Escreve livros, colabora com vários jornais do continente, planta hortícolas de diversas espécies, vai ao ginásio na orla da cidade, faz step com as raparigas, musculação com os rapazes, natação com os velhotes. Nunca deixou de gostar do inverno e da chuva dos Açores.

Terra Chã tem cerca de três mil habitantes. Terra outrora rica quando exportava citrinos e castanha para a coroa britânica no século XIX. Entretanto as pragas dizimaram os pomares, o chão empobreceu, a terra abanou em 1980 e depois do terramoto recebeu o maior bairro social da ilha.

Terceira é ilha de festa, com cerca de 50 mil habitantes, mais de 20 filarmónicas ativas com 300 elementos cada e à volta de 60 grupos de teatro amador. É aqui que tudo acontece e “A Vida no Campo”, o livro orgânico que se fez de registos de um diário e da coleção de crónicas publicadas no DN, tornou-se o gatilho para a peça com o mesmo nome da obra literária.

Escrita a quatro mãos, homem e mulher, na mesma casa em escritórios separados. É uma adaptação livre do livro, a história de uma crise conjugal, a vida urbana e a vida rural, um mundo feito de palavras que ora aproximam ora afastam duas pessoas. Uma peça sobre relações, casamentos, crises, construções. O desafio partiu da Narrativensaio. Joel disse logo que sim, apesar de nunca ter escrito para teatro.

“Francamente, não sabia como fazê-lo. Era uma linguagem pela qual me interessava como espectador, pela qual me interessava como criador, do ponto de vista de soluções narrativas, soluções cénicas, nomeadamente na utilização dos diálogos”, recorda. Demorou algum tempo a começar e levou Catarina consigo. A sua mulher Catarina, lisboeta de gema, com curso de Português/Inglês, tradutora. Não tem carta de condução, vai à cidade e ao ginásio de autocarro com as velhotas e velhotes que vão para o centro de saúde.

É também a sua estreia a escrever para teatro e arrepiou-se quando terminou a escrita dessa história construída do zero. “É uma coisa completamente em bruto, não havia memória para trás. Há outros casais que se vão identificar, que vão encontrar as suas fraquezas, os seus fantasmas, as suas culpas”, adianta Catarina que, neste momento, está a escrever o seu primeiro romance depois de ganhar uma das bolsas atribuídas pela DGLAB – Direção-Geral do Livro, dos Arquivos e das Bibliotecas. No campo, na ilha.

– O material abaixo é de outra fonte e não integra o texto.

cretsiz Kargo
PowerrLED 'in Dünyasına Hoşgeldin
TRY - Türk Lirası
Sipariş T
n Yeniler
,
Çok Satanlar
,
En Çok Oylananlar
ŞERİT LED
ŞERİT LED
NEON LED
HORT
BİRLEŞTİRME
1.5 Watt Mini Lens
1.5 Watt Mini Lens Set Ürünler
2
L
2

Antes do desafio, houve um encontro num programa de rádio. Joel Neto falava de literatura e do seu “Arquipélago”, e Luísa Pinto, da Narrativensaio, encenadora e professora de teatro. Luísa ficou fascinada com a forma apaixonada com que o escritor falava da sua obra. No final, Joel ofereceu-lhe o livro e Luísa decidiu que tinha de levar as palavras carregadas de imagens para cima do palco.

Com “A Vida no Campo”, a certeza foi reforçada e reuniram-se as possibilidades para que essa vontade acontecesse. “O Joel escreve sobre a vivência humana de uma forma simples e profunda. Escreve sobre os cheiros da rua, tradições, hábitos. Tem esse lado romântico de escritor que escreve sobre coisas tão simples como o tempo que demoramos a observar”, diz a encenadora que foi encontrando respostas para as suas perguntas.

Como pôr em cena o silêncio e o verde das ilhas? Como preservar essas memórias visuais e olfativas? Como dar cor a essa valorização do território? “A Vida no Campo” está pronta a subir ao palco, com planos e quadros, como se de um filme se tratasse. “É um texto muito humano, muito sensível, muito bonito. É um texto que fala do amor”, realça a encenadora.

A vertigem de mudar o mundo

Um livro, uma peça de teatro, uma história de cumplicidade. Na arte e na vida. “Os Açores, ao contrário do que parece, não são uma terra pequena, são uma terra enorme. Se encararmos o mar como aquilo que nos une e não como aquilo que nos separa, são uma terra com um horizonte infinito, sem qualquer tipo de sensação de clausura. Há uma liberdade intelectual enorme”, garante o escritor.

Um outro ritmo, um outro ar, um outro tempo, e uma vida mais barata. “Com muito menos apelo ao consumo, com muito menos distância, com muito menos urgência de encontrar válvulas de escape para o stresse avassalador – e essas válvulas de escape custam muito caro nas grandes cidades.”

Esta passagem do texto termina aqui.